Kegiatan itu dihadiri 16 anggota Forward Sulut bersama jajaran pengurus yang dipimpin Penasehat Marthino Limpong, didampingi Wakil Ketua Reymond Legi dan Sekretaris Christy Lompoliu.
Ketua Pokja PWI Manado, Arsenius Hut Kamrin, menyebut kehadiran Forward Sulut akan membawa energi baru bagi organisasi.
Menurutnya, wartawan yang bertugas di lingkungan DPRD memiliki peran penting dalam menyampaikan informasi mengenai kinerja lembaga legislatif kepada masyarakat sehingga perlu didukung dengan wadah organisasi yang kuat.
Kamrin berharap sebagian anggota Forward Sulut dapat aktif mengikuti berbagai program organisasi serta menjadikan Anggaran Dasar dan Anggaran Rumah Tangga (AD/ART) maupun Kode Etik Jurnalistik sebagai landasan dalam menjalankan tugas kewartawanan.
“Selamat datang dan selamat bergabung. Semoga kehadiran teman-teman Forward dapat memperkuat organisasi sekaligus menjaga marwah profesi wartawan melalui kerja jurnalistik yang bertanggung jawab,” ujar Hut Kamrin.
Sementara itu, Penasehat Forward Sulut, Marthino Limpong, mengatakan keputusan bergabung dengan Pokja PWI Manado lahir dari keinginan untuk mendorong seluruh anggota terus meningkatkan kemampuan sebagai jurnalis profesional.
Menurutnya, organisasi profesi memiliki peran besar dalam membentuk karakter wartawan melalui pembinaan, pelatihan, dan peningkatan kompetensi.
“Profesi wartawan harus terus diasah.
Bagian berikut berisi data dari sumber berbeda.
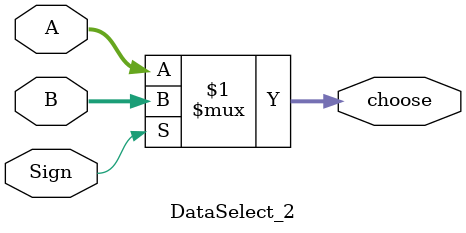
<source format=v>
`timescale 1ns / 1ps  
  
module DataSelect_2(input [31:0] A, B,  
                    input Sign,  
                    output wire [31:0] choose);  
  
                    assign choose = Sign ? B : A;  
  
endmodule  
</source>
Karena itu kami memilih bergabung dengan organisasi yang memiliki sistem pembinaan yang jelas agar seluruh anggota mampu bekerja secara profesional, independen, dan menghasilkan berita yang berkualitas,” kata Marthino.
Martino menambahkan, kualitas pemberitaan tidak hanya ditentukan oleh kemampuan menulis, tetapi juga oleh integritas, tanggung jawab, serta kepatuhan terhadap etika jurnalistik. Hal tersebut menjadi komitmen yang akan terus dibangun di lingkungan Forward Sulut.
Bergabungnya beberapa anggota Forward Sulut juga menjadi catatan tersendiri bagi Pokja PWI Manado. Untuk pertama kalinya, forum wartawan yang secara khusus melakukan peliputan kegiatan DPRD Sulawesi Utara masuk secara bersama-sama ke dalam organisasi profesi tersebut.
Di sisi lain, pemilik Kedai Coffee Jarot, Budi Siswanto, memberikan apresiasi atas langkah yang diambil Forward Sulut. Wartawan senior yang pernah berkarier di Manado Post Group Jawa Pos itu menilai organisasi profesi merupakan tempat yang tepat bagi wartawan untuk mengembangkan kemampuan sekaligus menjaga etika dalam menjalankan profesinya.
“Semoga kebersamaan ini membawa manfaat, bukan hanya bagi anggota Forward Sulut, tetapi juga bagi perkembangan dunia jurnalistik di Sulawesi Utara,” ujarnya.
Melalui kolaborasi ini, beberapa Forward Sulut dan Pokja PWI Manado diharapkan dapat membangun sinergi yang semakin erat dalam meningkatkan kualitas insan pers, memperkuat solidaritas wartawan, serta menghadirkan informasi yang akurat, berimbang, dan dapat dipertanggungjawabkan kepada masyarakat.